Task to complete: Rewrite the lines from the one with "行政公告：114學年度第2學期輔系、雙主修及跨域" to the one with "HERO Finance", changing each "行政公告" to "系務公告" and leaving everything else as it is.
· · ·
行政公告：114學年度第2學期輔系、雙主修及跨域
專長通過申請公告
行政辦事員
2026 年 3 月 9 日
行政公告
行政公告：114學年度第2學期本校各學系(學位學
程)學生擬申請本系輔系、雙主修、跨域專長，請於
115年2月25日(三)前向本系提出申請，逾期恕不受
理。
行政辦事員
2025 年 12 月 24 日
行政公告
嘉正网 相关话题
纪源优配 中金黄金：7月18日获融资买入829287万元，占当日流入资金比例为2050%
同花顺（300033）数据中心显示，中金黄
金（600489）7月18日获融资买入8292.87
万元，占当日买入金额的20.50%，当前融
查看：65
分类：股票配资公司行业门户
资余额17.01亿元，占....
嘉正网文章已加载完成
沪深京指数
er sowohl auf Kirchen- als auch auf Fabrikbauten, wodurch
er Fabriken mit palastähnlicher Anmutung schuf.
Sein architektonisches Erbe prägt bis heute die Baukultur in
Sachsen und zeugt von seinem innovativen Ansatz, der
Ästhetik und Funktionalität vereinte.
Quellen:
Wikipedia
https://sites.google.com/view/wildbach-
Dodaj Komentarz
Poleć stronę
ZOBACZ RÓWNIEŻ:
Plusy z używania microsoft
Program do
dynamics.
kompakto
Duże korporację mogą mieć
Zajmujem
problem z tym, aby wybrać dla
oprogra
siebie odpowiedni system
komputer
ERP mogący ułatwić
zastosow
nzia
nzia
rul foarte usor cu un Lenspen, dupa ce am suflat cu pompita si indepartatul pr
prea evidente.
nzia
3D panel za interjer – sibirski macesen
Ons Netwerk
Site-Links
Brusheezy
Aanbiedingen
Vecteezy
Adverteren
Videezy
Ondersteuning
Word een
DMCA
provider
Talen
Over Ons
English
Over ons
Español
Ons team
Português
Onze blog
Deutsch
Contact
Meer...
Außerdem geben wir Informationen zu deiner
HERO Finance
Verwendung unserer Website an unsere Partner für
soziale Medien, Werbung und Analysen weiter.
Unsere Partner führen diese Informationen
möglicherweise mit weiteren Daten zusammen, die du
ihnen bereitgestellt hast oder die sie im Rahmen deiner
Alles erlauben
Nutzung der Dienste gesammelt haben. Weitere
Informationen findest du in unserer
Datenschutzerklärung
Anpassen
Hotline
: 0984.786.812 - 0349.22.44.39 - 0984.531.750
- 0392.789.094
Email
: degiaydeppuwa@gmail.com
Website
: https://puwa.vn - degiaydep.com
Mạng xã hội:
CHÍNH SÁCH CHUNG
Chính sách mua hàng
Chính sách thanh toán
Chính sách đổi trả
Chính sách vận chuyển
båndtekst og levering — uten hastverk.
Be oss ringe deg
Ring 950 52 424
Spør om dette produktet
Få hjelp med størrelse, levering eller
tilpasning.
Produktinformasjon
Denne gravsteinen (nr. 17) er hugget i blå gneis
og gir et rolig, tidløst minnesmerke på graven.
· · ·
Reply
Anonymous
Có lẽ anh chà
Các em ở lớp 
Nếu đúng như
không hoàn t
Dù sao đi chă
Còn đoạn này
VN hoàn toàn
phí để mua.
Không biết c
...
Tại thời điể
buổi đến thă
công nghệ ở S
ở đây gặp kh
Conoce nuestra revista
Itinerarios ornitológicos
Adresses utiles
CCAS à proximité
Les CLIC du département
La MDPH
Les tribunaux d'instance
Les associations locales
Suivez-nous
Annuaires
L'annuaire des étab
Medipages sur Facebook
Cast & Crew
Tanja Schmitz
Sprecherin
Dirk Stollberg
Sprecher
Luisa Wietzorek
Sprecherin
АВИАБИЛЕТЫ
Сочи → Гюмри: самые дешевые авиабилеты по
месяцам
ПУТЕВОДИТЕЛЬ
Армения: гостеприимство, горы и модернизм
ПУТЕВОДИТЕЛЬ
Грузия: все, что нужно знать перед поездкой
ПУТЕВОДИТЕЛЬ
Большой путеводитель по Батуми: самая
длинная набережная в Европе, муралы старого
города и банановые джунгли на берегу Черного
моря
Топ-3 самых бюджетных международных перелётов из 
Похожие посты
· · ·
Worked solution:
系務公告：114學年度第2學期輔系、雙主修及跨域
專長通過申請公告
行政辦事員
2026 年 3 月 9 日
系務公告
系務公告：114學年度第2學期本校各學系(學位學
程)學生擬申請本系輔系、雙主修、跨域專長，請於
115年2月25日(三)前向本系提出申請，逾期恕不受
理。
行政辦事員
2025 年 12 月 24 日
系務公告
嘉正网 相关话题
纪源优配 中金黄金：7月18日获融资买入829287万元，占当日流入资金比例为2050%
同花顺（300033）数据中心显示，中金黄
金（600489）7月18日获融资买入8292.87
万元，占当日买入金额的20.50%，当前融
查看：65
分类：股票配资公司行业门户
资余额17.01亿元，占....
嘉正网文章已加载完成
沪深京指数
er sowohl auf Kirchen- als auch auf Fabrikbauten, wodurch
er Fabriken mit palastähnlicher Anmutung schuf.
Sein architektonisches Erbe prägt bis heute die Baukultur in
Sachsen und zeugt von seinem innovativen Ansatz, der
Ästhetik und Funktionalität vereinte.
Quellen:
Wikipedia
https://sites.google.com/view/wildbach-
Dodaj Komentarz
Poleć stronę
ZOBACZ RÓWNIEŻ:
Plusy z używania microsoft
Program do
dynamics.
kompakto
Duże korporację mogą mieć
Zajmujem
problem z tym, aby wybrać dla
oprogra
siebie odpowiedni system
komputer
ERP mogący ułatwić
zastosow
nzia
nzia
rul foarte usor cu un Lenspen, dupa ce am suflat cu pompita si indepartatul pr
prea evidente.
nzia
3D panel za interjer – sibirski macesen
Ons Netwerk
Site-Links
Brusheezy
Aanbiedingen
Vecteezy
Adverteren
Videezy
Ondersteuning
Word een
DMCA
provider
Talen
Over Ons
English
Over ons
Español
Ons team
Português
Onze blog
Deutsch
Contact
Meer...
Außerdem geben wir Informationen zu deiner
HERO Finance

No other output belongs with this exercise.